А.М.: Когда тебе было 22 года, ты прочел Чаадаева. А когда впервые прочитал Мандельштама?
И.Б.: Тогда же. Сначала “Камень”, затем была “Tristia”. А может, немного раньше. Может быть, в 20 лет. Я тогда работал в Ленинградском университете на геологическом факультете, и у меня был доступ в библиотеку. Если бы я был студентом, мне не выдали бы этих книг. Я помню, что работа начиналась в 8.30, а библиотека открывалась в 10 часов. Я приходил к десяти, затем меня уволили. Может, я сам ушел, точно не помню. Цветаеву я прочитал, когда мне было 22-23 года. А вот Ахматову стал читать гораздо позже, как ни странно. Когда я с ней познакомился, я даже не представлял себе, что это за поэт.
А.М.: Как это может быть?
И.Б.: А так. Во-первых, я не являюсь интеллигентом. Во-вторых, я вообще парень не вполне нормальный. Я знал, что существует такая поэтесса, но не читал ее стихов. Потому что: а) это женщина, б) сам не знаю, почему. Меня вообще тогда интересовали более современные поэты. Когда человеку 20 лет, разве его интересует классика?

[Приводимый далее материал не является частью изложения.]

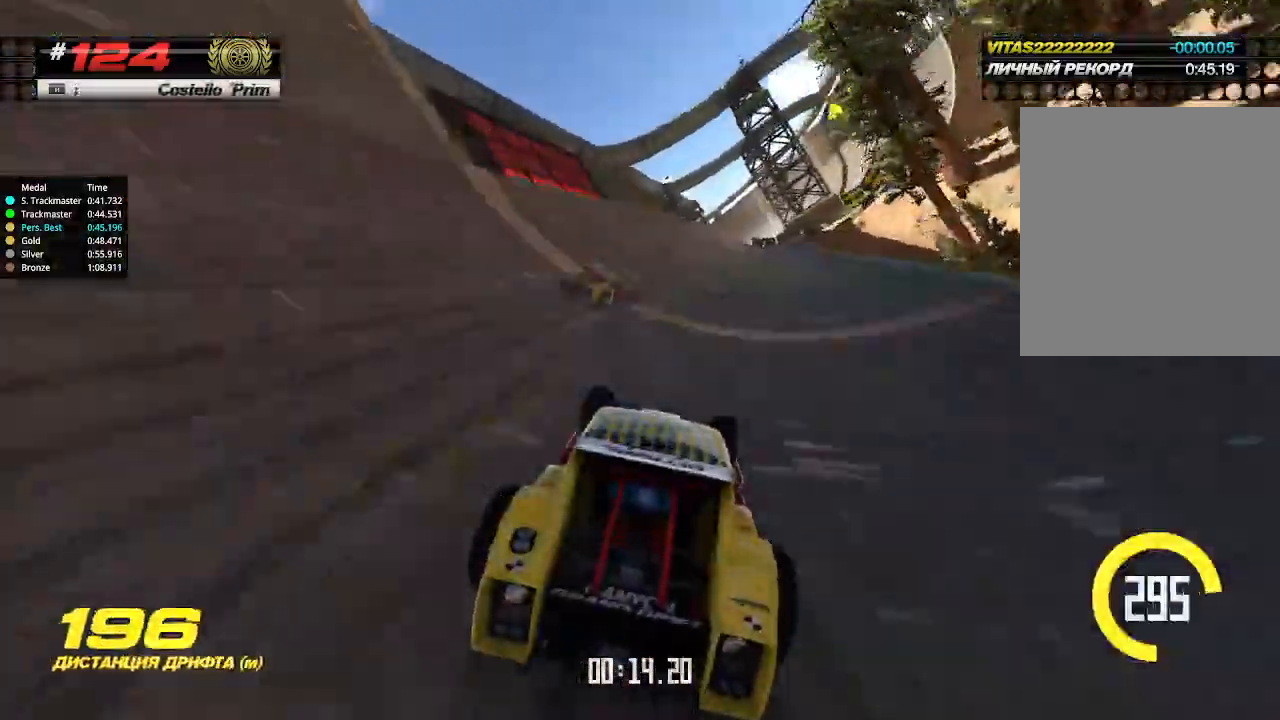
{"keys": ["up"], "events": [[167, "right", "up"]]}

А.М.: А ты читал писателей-шестидесятников?
И.Б.: Кого ты имеешь в виду?
А.М.: Твоих ровесников.
И.Б.: Конечно! Они были вездесущи. Меня интересовал даже не Пастернак, только Борис Слуцкий. Он был лучше других. У него были свои минусы, но он был наилучшим.
А.М.: Я познакомился с ним, когда он был в Варшаве. С ним и с Самойловым.
И.Б.: Я знал Самойлова и читал его. Он был первым, кто дал мне переводы для заработка. С этого началось. Именно тогда я, скорее, читал Тувима в переводах Самойлова, чем Ахматову. А больше всего меня интересовала итальянская поэзия, Квазимодо.
А.М.: Я где-то читал, что Волков провел с тобой интервью об Ахматовой. Какое она, по ее собственному мнению, занимала место в традиции русской поэзии? И только ли в русской или также в европейской?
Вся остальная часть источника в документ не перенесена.